(Page-level text extractions)

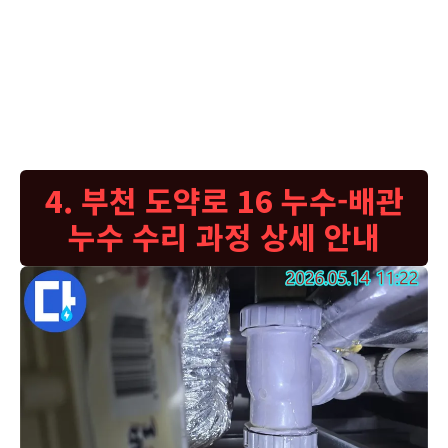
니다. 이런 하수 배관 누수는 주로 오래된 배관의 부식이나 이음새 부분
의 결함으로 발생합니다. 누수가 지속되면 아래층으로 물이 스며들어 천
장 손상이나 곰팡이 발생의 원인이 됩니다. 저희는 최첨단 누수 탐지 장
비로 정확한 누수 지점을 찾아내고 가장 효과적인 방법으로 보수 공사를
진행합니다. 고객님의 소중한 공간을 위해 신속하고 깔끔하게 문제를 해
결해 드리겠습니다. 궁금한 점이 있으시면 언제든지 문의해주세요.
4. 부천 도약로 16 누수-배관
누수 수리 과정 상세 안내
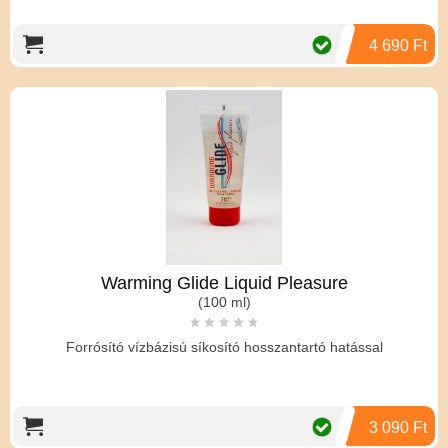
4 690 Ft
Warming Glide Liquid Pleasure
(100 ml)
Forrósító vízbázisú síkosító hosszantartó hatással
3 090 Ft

TASK INSTRUCTIONS: Write out the lines from the line with "4. 부천 도약로 16 누수-배관" through the end of the records exactly; do not include pictures or any other lines.

OUTPUT:
4. 부천 도약로 16 누수-배관
누수 수리 과정 상세 안내
4 690 Ft
Warming Glide Liquid Pleasure
(100 ml)
Forrósító vízbázisú síkosító hosszantartó hatással
3 090 Ft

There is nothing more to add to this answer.